▶ TASK REQUIREMENTS: Reproduce word for word the lines from the line containing "Segment the land cover in this image." up to and including the line containing "1L0 0V230L38 221L56". Omit the pictures from your copy.

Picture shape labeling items
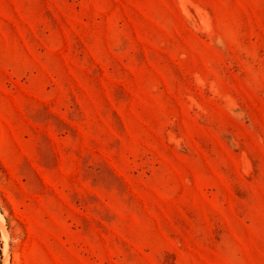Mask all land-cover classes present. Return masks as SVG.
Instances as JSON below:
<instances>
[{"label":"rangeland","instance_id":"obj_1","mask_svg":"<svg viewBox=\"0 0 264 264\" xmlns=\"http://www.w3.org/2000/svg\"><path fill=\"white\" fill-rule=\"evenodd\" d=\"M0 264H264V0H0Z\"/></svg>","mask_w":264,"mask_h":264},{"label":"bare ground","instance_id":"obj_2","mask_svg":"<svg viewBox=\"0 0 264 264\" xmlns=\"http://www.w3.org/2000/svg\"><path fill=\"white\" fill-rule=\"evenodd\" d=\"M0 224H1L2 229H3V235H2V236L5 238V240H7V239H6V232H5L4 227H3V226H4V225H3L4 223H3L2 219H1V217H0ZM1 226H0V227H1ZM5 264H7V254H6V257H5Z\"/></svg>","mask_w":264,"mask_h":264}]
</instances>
==
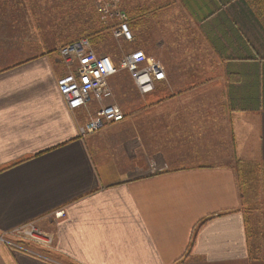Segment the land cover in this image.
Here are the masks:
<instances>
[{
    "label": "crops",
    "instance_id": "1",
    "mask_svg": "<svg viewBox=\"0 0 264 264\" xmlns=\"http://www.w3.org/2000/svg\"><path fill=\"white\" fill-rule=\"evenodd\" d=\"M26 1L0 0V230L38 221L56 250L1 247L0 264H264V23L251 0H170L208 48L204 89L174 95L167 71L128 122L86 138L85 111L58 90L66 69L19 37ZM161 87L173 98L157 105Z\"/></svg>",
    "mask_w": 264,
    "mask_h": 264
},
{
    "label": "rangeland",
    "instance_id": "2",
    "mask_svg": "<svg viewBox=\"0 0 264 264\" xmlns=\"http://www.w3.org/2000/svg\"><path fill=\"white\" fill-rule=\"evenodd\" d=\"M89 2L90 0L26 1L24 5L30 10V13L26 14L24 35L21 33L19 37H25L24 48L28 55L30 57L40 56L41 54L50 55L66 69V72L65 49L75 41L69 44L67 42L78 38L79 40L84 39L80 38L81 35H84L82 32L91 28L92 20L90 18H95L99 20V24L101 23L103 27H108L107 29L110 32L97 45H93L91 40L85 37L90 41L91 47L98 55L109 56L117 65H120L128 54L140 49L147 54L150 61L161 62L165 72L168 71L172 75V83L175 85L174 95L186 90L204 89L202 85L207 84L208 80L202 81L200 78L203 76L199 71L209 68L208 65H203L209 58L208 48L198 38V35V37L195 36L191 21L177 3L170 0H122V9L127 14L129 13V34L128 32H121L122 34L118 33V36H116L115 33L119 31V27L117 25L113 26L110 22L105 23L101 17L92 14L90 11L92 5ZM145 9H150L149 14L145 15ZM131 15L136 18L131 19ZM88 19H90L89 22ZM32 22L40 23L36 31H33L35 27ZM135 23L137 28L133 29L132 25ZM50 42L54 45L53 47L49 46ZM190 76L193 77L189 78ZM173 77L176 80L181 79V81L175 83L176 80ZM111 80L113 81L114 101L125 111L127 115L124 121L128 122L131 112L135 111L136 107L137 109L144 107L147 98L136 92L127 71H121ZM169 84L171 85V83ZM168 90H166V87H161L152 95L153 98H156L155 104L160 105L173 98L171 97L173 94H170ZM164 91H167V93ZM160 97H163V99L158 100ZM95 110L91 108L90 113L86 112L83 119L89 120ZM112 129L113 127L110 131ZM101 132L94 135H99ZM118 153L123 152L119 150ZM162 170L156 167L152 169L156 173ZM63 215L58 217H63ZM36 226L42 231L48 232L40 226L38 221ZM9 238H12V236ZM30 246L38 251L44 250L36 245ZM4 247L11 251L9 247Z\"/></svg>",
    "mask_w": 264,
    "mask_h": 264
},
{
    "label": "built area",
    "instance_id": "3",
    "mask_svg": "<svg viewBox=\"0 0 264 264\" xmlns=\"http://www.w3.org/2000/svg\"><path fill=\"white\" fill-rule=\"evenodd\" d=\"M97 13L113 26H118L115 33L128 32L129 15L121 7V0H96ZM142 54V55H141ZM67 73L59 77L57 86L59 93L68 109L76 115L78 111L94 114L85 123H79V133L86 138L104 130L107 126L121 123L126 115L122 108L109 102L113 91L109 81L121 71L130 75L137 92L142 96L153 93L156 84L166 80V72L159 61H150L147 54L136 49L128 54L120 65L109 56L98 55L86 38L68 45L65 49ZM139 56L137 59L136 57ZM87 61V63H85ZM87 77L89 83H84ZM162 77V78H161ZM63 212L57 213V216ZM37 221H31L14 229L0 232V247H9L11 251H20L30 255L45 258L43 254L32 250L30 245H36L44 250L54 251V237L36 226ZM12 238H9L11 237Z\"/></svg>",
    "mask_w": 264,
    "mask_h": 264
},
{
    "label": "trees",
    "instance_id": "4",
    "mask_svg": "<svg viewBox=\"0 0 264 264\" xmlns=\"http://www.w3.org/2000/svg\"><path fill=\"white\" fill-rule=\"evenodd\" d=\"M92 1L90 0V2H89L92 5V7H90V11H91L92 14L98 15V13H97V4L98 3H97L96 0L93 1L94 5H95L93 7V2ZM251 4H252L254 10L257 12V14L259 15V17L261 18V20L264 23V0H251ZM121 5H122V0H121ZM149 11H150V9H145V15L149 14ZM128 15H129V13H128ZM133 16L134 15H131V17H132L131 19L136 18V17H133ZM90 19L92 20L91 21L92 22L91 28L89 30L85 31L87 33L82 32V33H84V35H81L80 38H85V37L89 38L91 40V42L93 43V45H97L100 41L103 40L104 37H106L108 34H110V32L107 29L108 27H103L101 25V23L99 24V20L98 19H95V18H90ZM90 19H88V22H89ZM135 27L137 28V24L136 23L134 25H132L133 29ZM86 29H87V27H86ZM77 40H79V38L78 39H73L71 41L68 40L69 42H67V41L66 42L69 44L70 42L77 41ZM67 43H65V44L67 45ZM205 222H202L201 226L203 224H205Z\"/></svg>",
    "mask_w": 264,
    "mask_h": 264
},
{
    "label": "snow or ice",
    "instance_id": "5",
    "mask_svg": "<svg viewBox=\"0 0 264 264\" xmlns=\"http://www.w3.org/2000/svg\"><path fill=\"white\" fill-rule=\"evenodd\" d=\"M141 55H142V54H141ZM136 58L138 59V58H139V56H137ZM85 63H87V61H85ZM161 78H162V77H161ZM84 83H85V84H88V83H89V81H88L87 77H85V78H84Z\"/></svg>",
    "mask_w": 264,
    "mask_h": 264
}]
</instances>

▶ COMPLETE OUTPUT:
Segment the land cover in this image.
Here are the masks:
<instances>
[{
    "label": "crops",
    "instance_id": "1",
    "mask_svg": "<svg viewBox=\"0 0 264 264\" xmlns=\"http://www.w3.org/2000/svg\"><path fill=\"white\" fill-rule=\"evenodd\" d=\"M26 1L0 0V230L38 221L56 250L1 247L0 264H264V23L251 0H170L208 48L204 89L174 95L167 71L128 122L86 138L85 111L58 90L66 69L19 37ZM161 87L173 98L157 105Z\"/></svg>",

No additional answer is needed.